07.05.2024 18:00 UHR

Visual. Autoethnography. Now!

In dem Vortrag geht es um einen Forschungsbeitrag zur diskriminierungskritischen Kunstpädagogik. Autoethnografie als Forschungsansatz thematisiert „persönliche Erfahrung[en]“ (auto) der Forschenden als „Ressource für Erkenntnisprozesse“, die „beschrieben und systematisch analysiert [werden] (grafie), um soziokulturelle Erfahrungen (ethno) zu verstehen“ (Adams et al. 2010:1). Neben schriftlich fixierten Protokollen, Interviews, Fachtexten etc. sind für die autoethnografisch-kunstpädagogische Forschung auch existierende visuelle Erzeugnisse (bspw. Kunstwerke) und/oder eigens erstellte Bilder von Interesse, die verschiedene Funktionen im Forschungsprozess übernehmen können.

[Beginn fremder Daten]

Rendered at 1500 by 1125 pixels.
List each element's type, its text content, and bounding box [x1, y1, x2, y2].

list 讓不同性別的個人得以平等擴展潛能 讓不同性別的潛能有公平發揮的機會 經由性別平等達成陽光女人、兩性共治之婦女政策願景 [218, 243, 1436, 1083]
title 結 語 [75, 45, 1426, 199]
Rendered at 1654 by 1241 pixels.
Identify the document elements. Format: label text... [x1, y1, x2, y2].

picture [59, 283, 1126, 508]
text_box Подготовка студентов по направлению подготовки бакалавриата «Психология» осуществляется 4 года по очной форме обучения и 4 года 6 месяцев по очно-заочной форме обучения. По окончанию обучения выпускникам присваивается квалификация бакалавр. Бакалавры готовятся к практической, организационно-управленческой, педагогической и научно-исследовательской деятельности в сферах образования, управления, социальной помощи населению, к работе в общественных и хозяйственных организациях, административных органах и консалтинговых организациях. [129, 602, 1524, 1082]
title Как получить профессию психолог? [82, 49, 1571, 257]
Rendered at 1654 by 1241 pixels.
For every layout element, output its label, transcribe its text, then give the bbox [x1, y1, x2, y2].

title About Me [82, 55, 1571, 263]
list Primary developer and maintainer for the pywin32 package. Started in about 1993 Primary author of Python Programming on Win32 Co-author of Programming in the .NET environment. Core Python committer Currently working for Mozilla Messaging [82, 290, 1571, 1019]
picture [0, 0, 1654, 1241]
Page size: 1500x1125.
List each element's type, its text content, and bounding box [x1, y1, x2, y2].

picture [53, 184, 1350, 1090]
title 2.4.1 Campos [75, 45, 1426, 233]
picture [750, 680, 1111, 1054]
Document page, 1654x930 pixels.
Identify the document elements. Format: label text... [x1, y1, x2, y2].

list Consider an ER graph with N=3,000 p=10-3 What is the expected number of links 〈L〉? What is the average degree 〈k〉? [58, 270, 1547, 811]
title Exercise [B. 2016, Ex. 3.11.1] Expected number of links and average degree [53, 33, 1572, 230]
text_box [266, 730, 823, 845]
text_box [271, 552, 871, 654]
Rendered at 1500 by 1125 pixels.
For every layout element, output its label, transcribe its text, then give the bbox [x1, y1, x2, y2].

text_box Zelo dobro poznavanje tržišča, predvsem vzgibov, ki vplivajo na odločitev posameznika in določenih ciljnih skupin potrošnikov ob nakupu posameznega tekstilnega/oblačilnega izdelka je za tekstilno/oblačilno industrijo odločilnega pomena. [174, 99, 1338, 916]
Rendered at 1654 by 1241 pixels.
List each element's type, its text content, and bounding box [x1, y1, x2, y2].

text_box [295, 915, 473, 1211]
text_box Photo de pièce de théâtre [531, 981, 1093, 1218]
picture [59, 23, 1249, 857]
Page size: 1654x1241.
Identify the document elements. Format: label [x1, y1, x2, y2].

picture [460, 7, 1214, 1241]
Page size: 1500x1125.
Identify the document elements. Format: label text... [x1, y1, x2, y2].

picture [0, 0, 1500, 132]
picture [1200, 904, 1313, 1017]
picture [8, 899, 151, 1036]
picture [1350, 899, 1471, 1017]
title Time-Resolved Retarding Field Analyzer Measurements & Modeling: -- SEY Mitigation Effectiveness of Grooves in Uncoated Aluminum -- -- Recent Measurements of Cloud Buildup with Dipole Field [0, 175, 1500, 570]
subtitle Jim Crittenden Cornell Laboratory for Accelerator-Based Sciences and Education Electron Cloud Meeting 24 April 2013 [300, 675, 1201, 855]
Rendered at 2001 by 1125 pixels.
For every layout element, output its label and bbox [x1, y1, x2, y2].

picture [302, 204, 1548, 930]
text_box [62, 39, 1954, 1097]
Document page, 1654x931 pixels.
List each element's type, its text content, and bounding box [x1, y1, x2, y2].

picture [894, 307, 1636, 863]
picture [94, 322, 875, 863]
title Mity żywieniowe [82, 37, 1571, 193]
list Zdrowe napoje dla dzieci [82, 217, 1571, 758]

Entlang meines aktuellen Promotionsvorhabens möchte ich einen exemplarischen Einblick in die visuell-autoethnografische und diskriminierungskritische Forschung im kunstpädagogischen Feld geben und im gemeinsamen Gespräch die damit verbundenen Herausforderungen und Chancen der Autoethnografie als Forschungsmethode diskutieren.

Stefan Bast lehrt und forscht als Wissenschaftlicher Mitarbeiter* im Bereich Kunstdidaktik an der Kunsthochschule Mainz zu einer diskriminierungskritischen Kunstpädagogik. Er ist Kollegiat* des Graduiertenkollegs „Bildungsprozesse in der Diskriminierungskritischen Hochschullehre“, Teil des Clusters Kulturelle Bildung und Diversität des Netzwerks Forschung Kulturelle Bildung und hat gemeinsam mit anderen das Dossier „Klassismus und Kulturelle Bildung“ herausgegeben. Zuletzt erschienen sind die Beiträge „Ausschlussverfahren: Klasse als Ungleichheitskategorie in Kunstpädagogik und Kultureller Bildung“ (2023) und „Klasse Kunstunterricht! Diskriminierungs-kritische Perspektiven auf die Ungleichheitskategorie Klasse im Kunstunterricht“ (2024).

Termin:
07.05.2024, 18 Uhr

Ort:
Raum 3220 (Südbau)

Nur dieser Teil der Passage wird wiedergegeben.